Print the records verbatim from the very first line through the line that contains "row: 2003 |", including both ends. Leave the pictures out of your answer.

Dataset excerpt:
##########

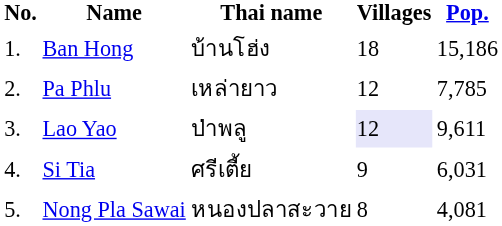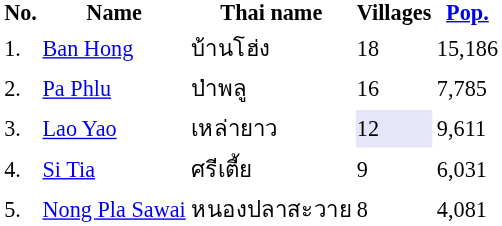Pa Phlu | Thai name: เหล่ายาว -> ป่าพลู
Pa Phlu | Villages: 12 -> 16
Lao Yao | Thai name: ป่าพลู -> เหล่ายาว
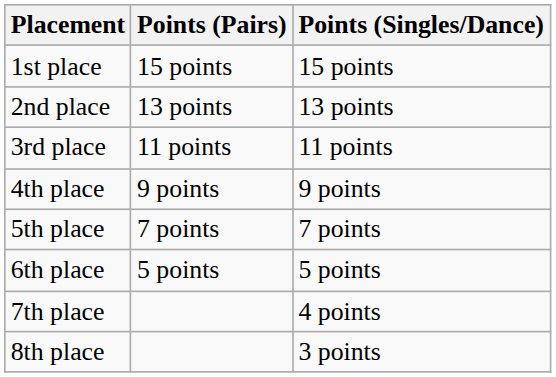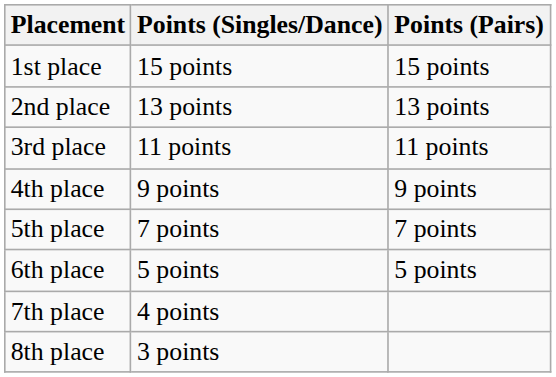columns swapped: Points (Singles/Dance) <-> Points (Pairs)
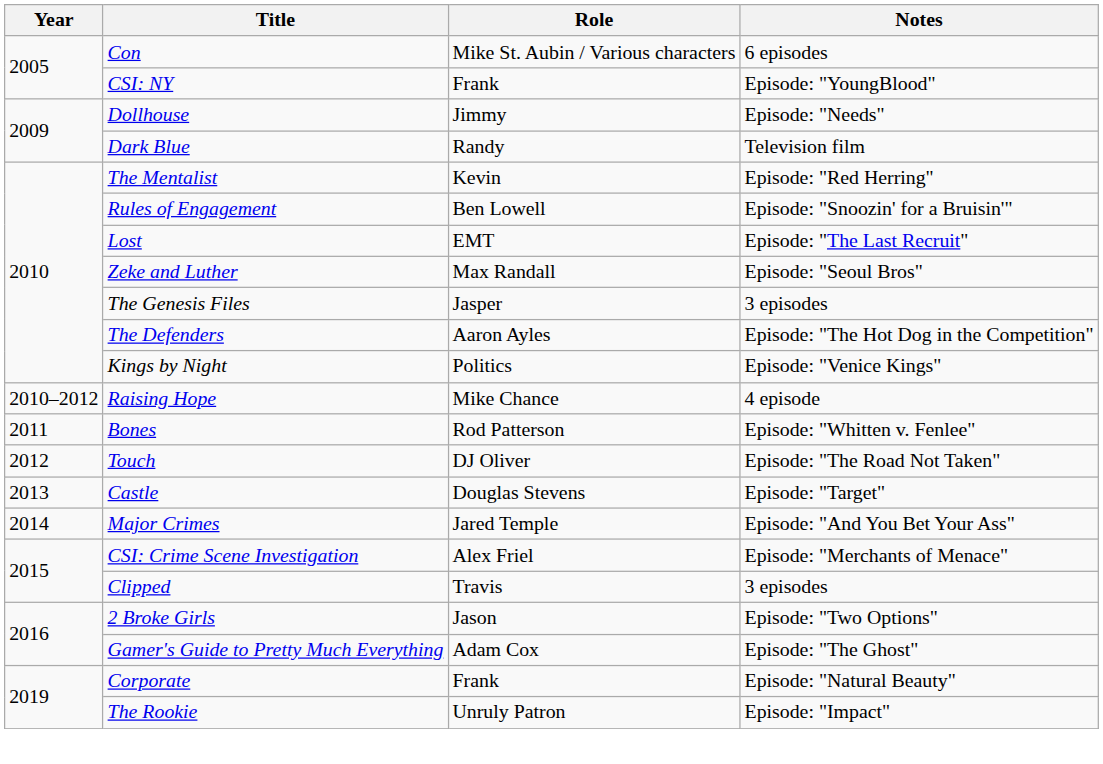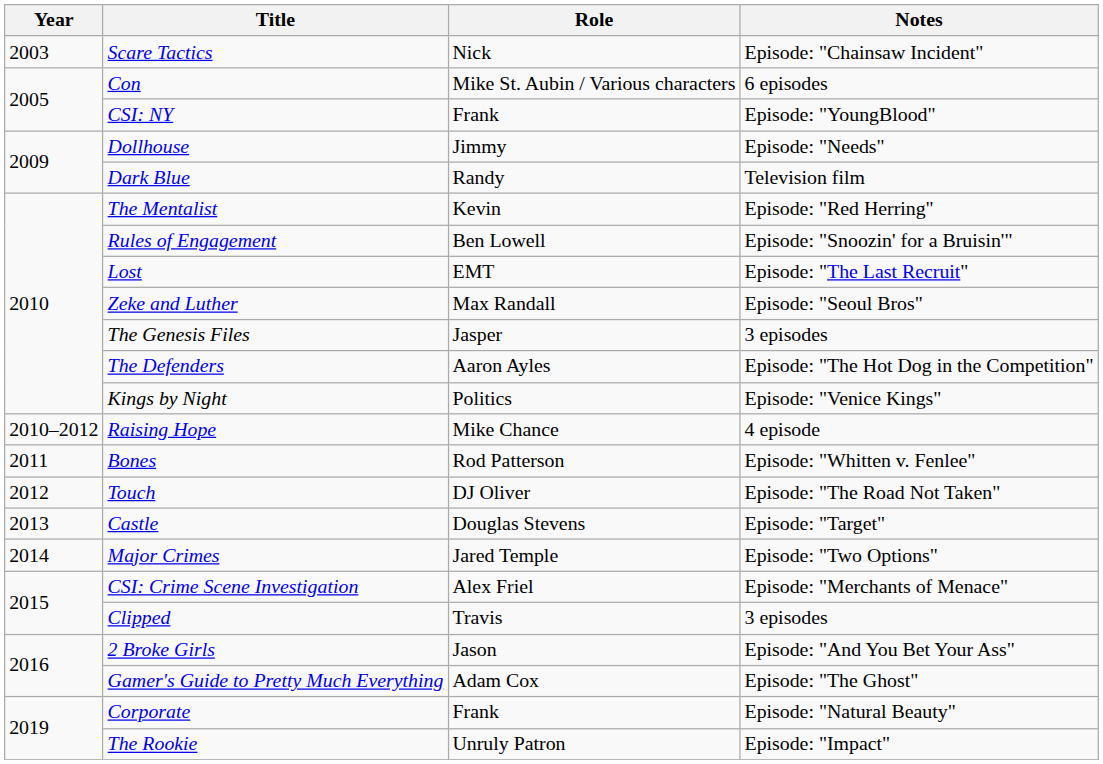+ row: 2003 | Scare Tactics | Nick | Episode: "Chainsaw Incident"
Major Crimes | Notes: Episode: "And You Bet Your Ass" -> Episode: "Two Options"
2 Broke Girls | Notes: Episode: "Two Options" -> Episode: "And You Bet Your Ass"
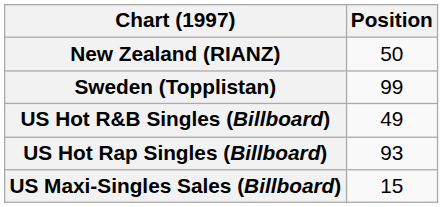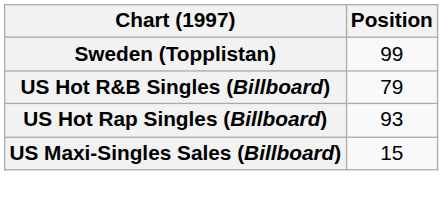- row: New Zealand (RIANZ) | 50
US Hot R&B Singles (Billboard) | Position: 49 -> 79
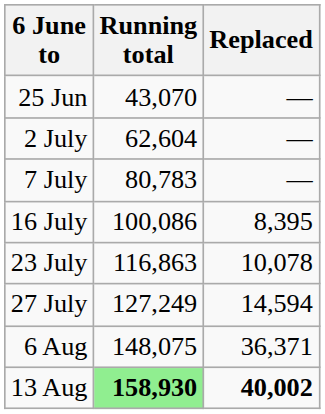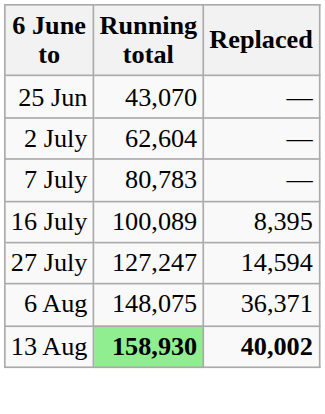16 July | Running total: 100,086 -> 100,089
- row: 23 July | 116,863 | 10,078
27 July | Running total: 127,249 -> 127,247
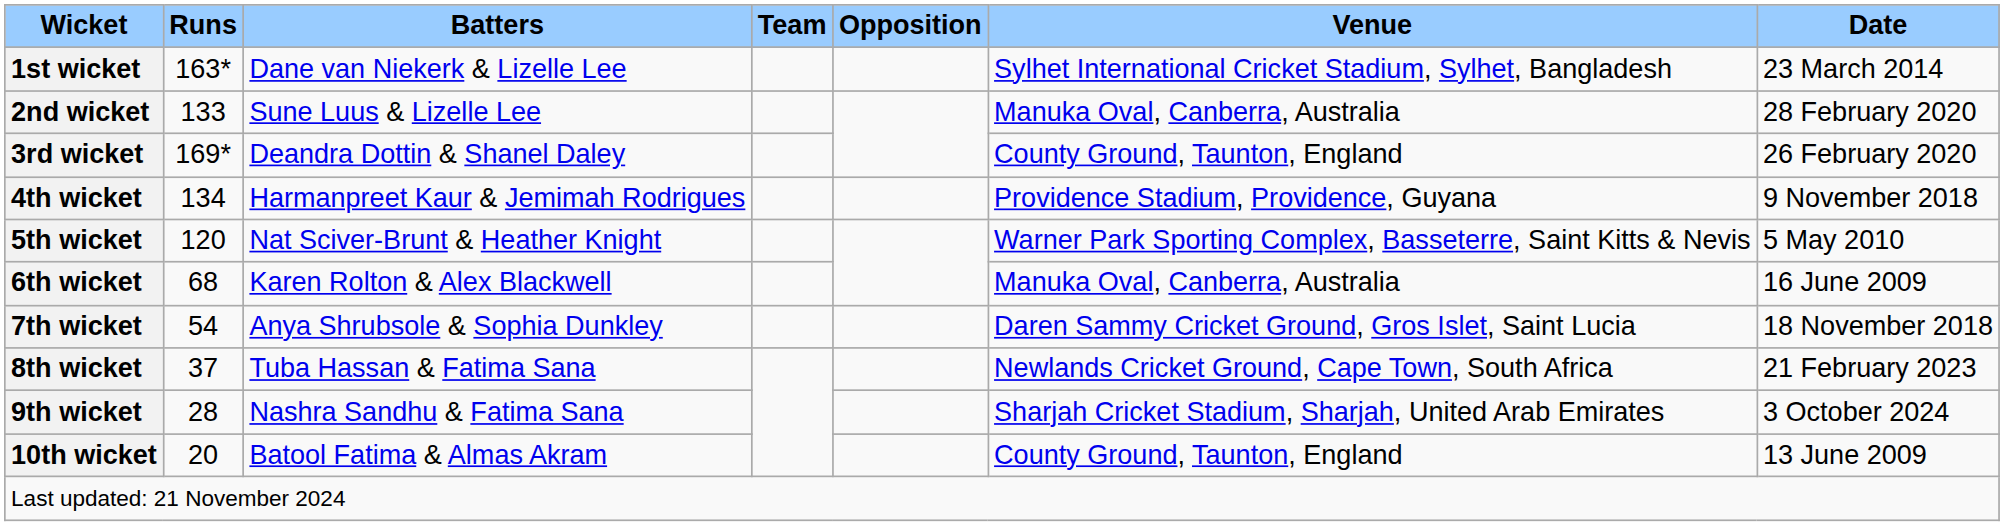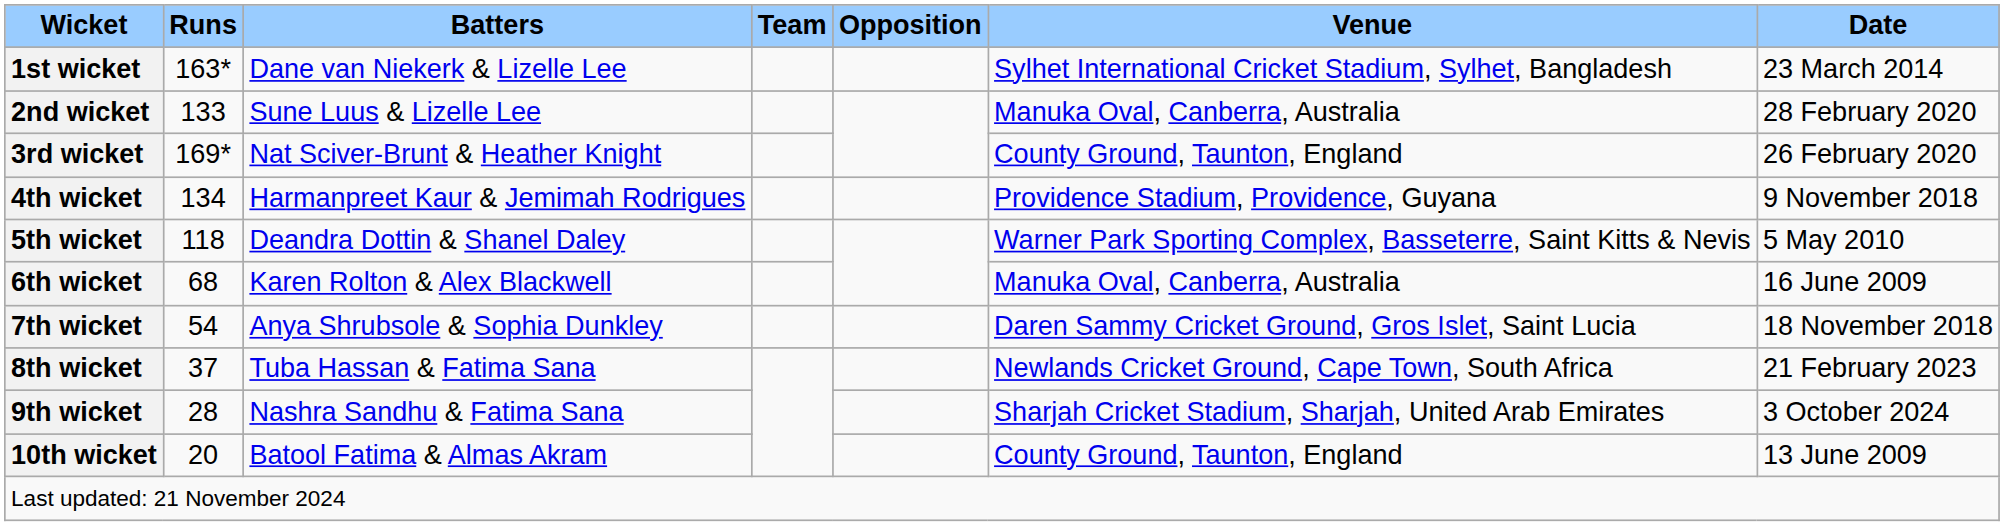3rd wicket | Batters: Deandra Dottin & Shanel Daley -> Nat Sciver-Brunt & Heather Knight
5th wicket | Runs: 120 -> 118
5th wicket | Batters: Nat Sciver-Brunt & Heather Knight -> Deandra Dottin & Shanel Daley
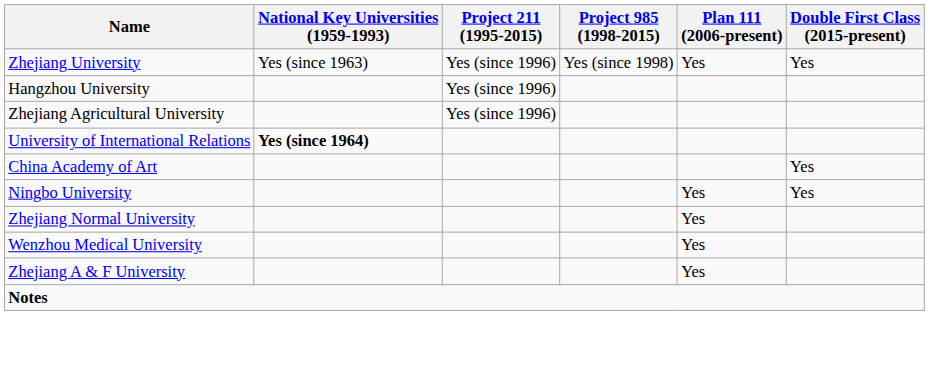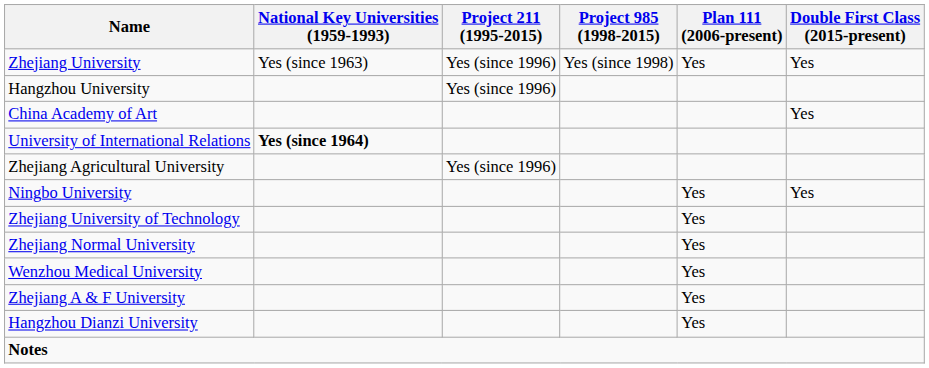rows swapped: Zhejiang Agricultural University <-> China Academy of Art
+ row: Zhejiang University of Technology | Yes
+ row: Hangzhou Dianzi University | Yes
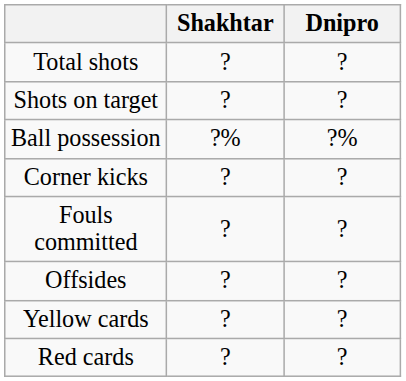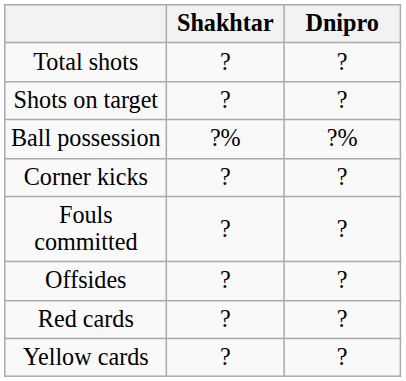rows swapped: Yellow cards <-> Red cards
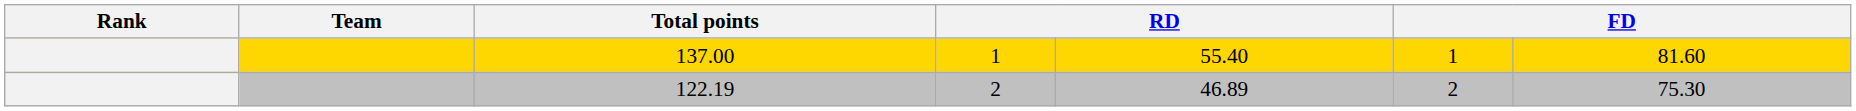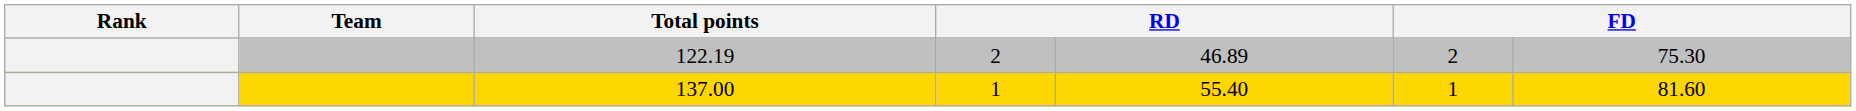rows swapped: 137.00 <-> 122.19
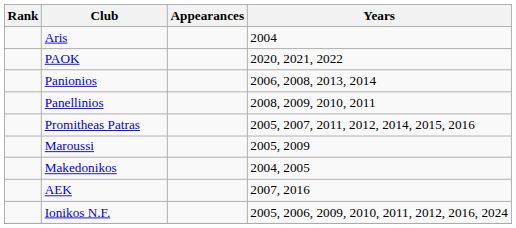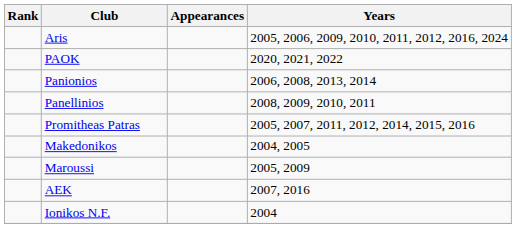Aris | Years: 2004 -> 2005, 2006, 2009, 2010, 2011, 2012, 2016, 2024
rows swapped: Makedonikos <-> Maroussi
Ionikos N.F. | Years: 2005, 2006, 2009, 2010, 2011, 2012, 2016, 2024 -> 2004
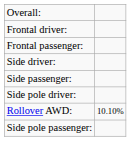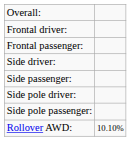rows swapped: Side pole passenger: <-> Rollover AWD:
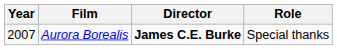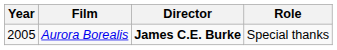Aurora Borealis | Year: 2007 -> 2005
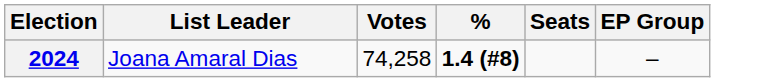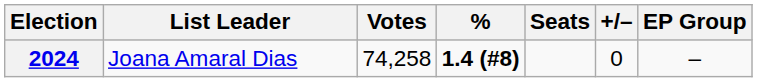+ column: +/– | 0
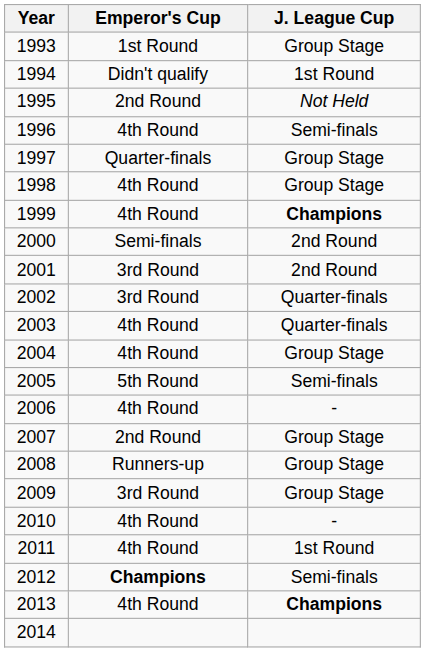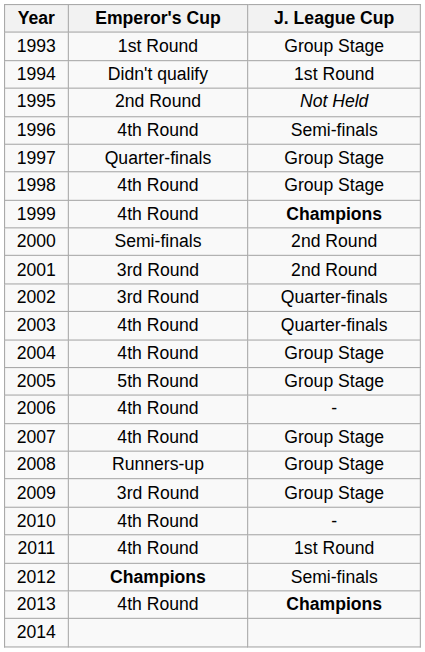2005 | J. League Cup: Semi-finals -> Group Stage
2007 | Emperor's Cup: 2nd Round -> 4th Round
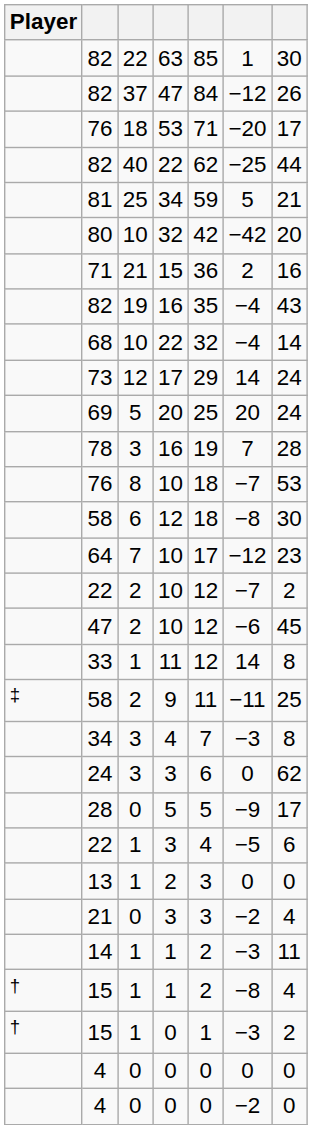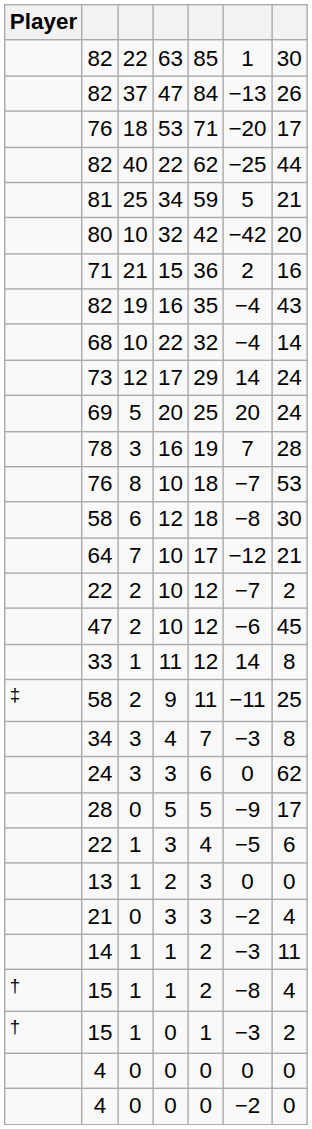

##########

> _Output of the task_:
Pa Phlu | Thai name: เหล่ายาว -> ป่าพลู
Pa Phlu | Villages: 12 -> 16
Lao Yao | Thai name: ป่าพลู -> เหล่ายาว
columns swapped: Points (Singles/Dance) <-> Points (Pairs)
+ row: 2003 | Scare Tactics | Nick | Episode: "Chainsaw Incident"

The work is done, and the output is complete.